— EXTRAIT DU DOCUMENT —
━━━━━━━━━━

J’ai pris la peine de lire ce discours qui, en effet, est très intéressant.
Tout d’abord, on y apprend que, tout de même que le justiciable lambda peut désormais saisir directement le conseil constitutionnel, il pourra aussi saisir directement le Conseil supérieur de la magistrature:
« A compter de l’entrée en vigueur de la loi organique qui doit intervenir pour l’application du nouvel article 65 de la Constitution, le Conseil supérieur de la magistrature pourra être directement saisi, en matière disciplinaire, par les justiciables .»
Cette possibilité est présentée et analysée dans le souci des inquiétudes qu’elle risque de susciter dans le corps de la magistrature :
« Je sais les inquiétudes que peut susciter une telle mesure que, pourtant, le Comité présidé par le doyen Vedel proposait déjà en 1993. Elle ne doit évidemment pas conduire à une déstabilisation du cours de la justice par le biais de la mise en cause systématique des magistrats et ne pourra en aucun cas se substituer de manière détournée aux voies de recours prévues par la loi.
Mais une fois écarté ce qui relève de polémiques finalement stériles, il serait vain de nier que peut aussi survenir de la part d’un magistrat, un comportement suscitant des interrogations légitimes. Ce n’est pas le fond de la décision qui est ici en cause, mais le comportement. »
Il est répondu à ce souci légitime de se voir personnellement mis en cause à tout bout de champ par la partie à laquelle la décision rendue n’aurait pas eu l’heur de plaire, qu’il ne s’agit pas d’une voie de recours supplémentaire ou susceptible de se substituer à celles déjà ouvertes s’agissant de la contestation d’une décision, mais de la possibilité d’en appeler d’un comportement qui ne serait pas digne de la fonction.

━━━━━━━━━━

— VOS CONSIGNES —
Recopiez fidèlement le passage du texte sur la saisine du Conseil supérieur de la magistrature qui commence aux mots « Mais une fois » et s'arrête après « de la fonction. ».

━━━━━━━━━━

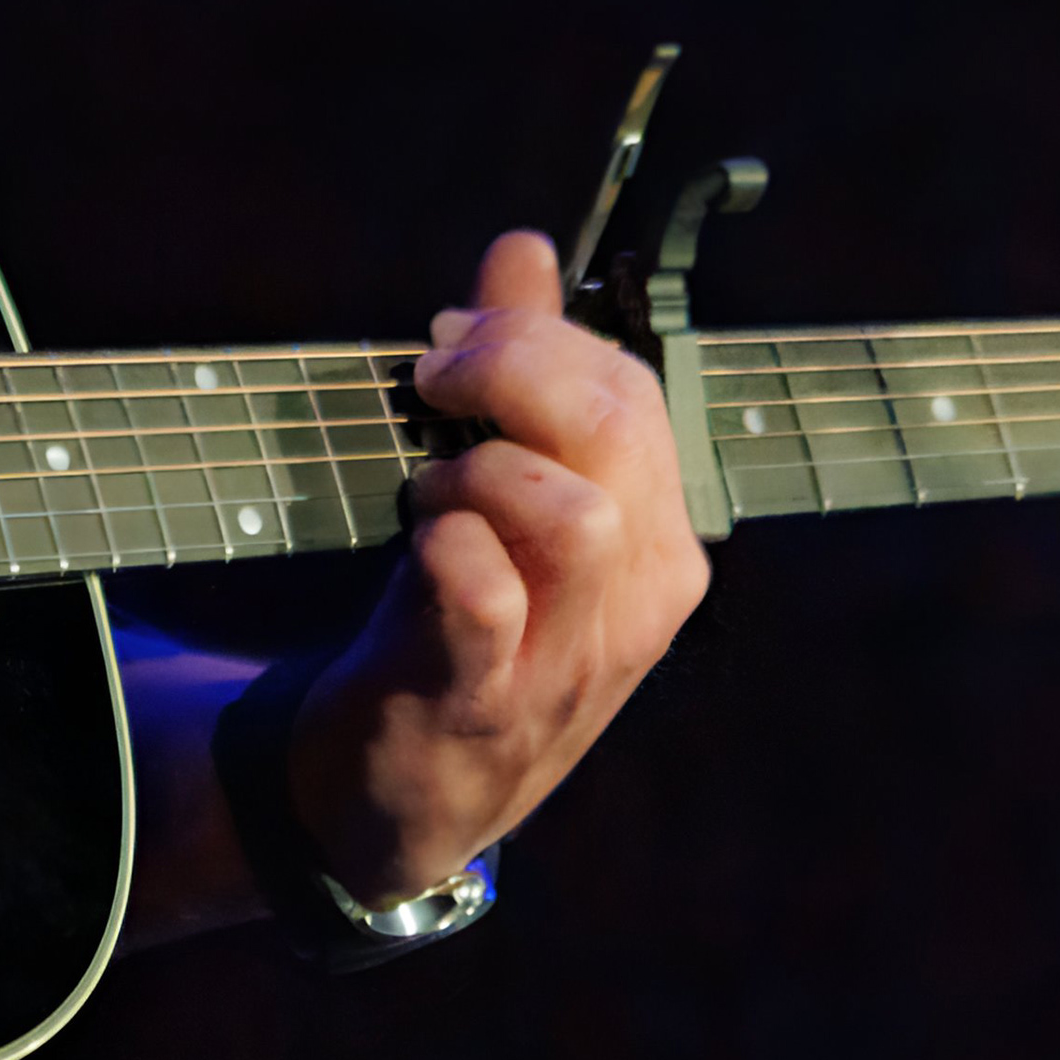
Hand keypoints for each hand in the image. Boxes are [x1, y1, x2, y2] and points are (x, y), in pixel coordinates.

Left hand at [285, 229, 708, 902]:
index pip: (634, 395)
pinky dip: (446, 549)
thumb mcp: (507, 504)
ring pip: (576, 515)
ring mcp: (567, 659)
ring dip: (480, 469)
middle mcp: (636, 600)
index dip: (538, 340)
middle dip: (514, 370)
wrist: (404, 808)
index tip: (452, 339)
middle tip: (431, 378)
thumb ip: (521, 374)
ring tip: (426, 489)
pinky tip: (415, 545)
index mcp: (655, 542)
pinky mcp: (482, 702)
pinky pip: (486, 597)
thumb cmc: (461, 636)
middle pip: (616, 433)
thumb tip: (525, 250)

━━━━━━━━━━

— SOLUTION —
Mais une fois écarté ce qui relève de polémiques finalement stériles, il serait vain de nier que peut aussi survenir de la part d’un magistrat, un comportement suscitant des interrogations légitimes. Ce n’est pas le fond de la décision qui est ici en cause, mais le comportement. »
Il est répondu à ce souci légitime de se voir personnellement mis en cause à tout bout de champ par la partie à laquelle la décision rendue n’aurait pas eu l’heur de plaire, qu’il ne s’agit pas d’une voie de recours supplémentaire ou susceptible de se substituer à celles déjà ouvertes s’agissant de la contestation d’une décision, mais de la possibilité d’en appeler d’un comportement qui ne serait pas digne de la fonction.